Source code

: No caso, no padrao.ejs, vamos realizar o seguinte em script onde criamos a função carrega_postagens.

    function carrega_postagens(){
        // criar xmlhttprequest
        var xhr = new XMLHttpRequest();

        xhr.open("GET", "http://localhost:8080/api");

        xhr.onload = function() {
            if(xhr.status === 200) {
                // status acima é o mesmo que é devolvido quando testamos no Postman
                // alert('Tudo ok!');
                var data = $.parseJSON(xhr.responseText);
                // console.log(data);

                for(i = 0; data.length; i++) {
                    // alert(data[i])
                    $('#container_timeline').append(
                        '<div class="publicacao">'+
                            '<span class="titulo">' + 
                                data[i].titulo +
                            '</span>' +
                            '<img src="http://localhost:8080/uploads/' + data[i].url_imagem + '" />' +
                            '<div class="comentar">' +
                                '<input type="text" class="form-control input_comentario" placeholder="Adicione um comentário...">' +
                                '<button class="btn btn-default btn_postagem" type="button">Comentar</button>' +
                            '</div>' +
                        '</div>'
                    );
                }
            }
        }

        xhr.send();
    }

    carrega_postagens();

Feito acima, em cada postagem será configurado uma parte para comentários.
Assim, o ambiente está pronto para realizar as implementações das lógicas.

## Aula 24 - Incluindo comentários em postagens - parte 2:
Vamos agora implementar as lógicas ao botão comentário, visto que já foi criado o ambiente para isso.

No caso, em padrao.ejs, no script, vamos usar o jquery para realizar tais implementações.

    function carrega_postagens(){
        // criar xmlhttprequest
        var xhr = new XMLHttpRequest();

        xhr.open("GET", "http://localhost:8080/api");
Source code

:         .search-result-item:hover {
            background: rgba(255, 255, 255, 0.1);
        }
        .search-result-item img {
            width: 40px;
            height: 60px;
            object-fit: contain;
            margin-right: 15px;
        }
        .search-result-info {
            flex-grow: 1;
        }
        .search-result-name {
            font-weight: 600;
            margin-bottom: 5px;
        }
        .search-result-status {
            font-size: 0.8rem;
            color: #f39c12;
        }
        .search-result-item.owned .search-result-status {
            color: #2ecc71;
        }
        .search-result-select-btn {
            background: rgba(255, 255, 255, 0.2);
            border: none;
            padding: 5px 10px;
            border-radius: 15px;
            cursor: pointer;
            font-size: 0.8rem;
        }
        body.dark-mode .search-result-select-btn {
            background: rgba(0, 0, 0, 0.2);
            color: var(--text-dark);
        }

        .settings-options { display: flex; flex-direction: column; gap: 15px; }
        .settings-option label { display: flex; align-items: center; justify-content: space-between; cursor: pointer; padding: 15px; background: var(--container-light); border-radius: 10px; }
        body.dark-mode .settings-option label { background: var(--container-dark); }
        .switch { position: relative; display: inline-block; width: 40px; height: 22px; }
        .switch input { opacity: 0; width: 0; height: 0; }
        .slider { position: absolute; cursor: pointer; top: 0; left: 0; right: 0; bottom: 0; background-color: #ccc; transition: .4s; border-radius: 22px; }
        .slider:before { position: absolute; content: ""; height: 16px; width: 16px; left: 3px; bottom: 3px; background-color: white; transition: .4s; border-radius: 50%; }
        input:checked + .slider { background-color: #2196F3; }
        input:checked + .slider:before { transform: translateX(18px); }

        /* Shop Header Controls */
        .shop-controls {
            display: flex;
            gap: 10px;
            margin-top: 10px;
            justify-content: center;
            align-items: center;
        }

▶ EXERCISE
How many lines in the records contain the string "mode"? Case matters, so match uppercase and lowercase exactly, and reply with the number alone.

▶ SOLUTION FOR THIS PROBLEM
2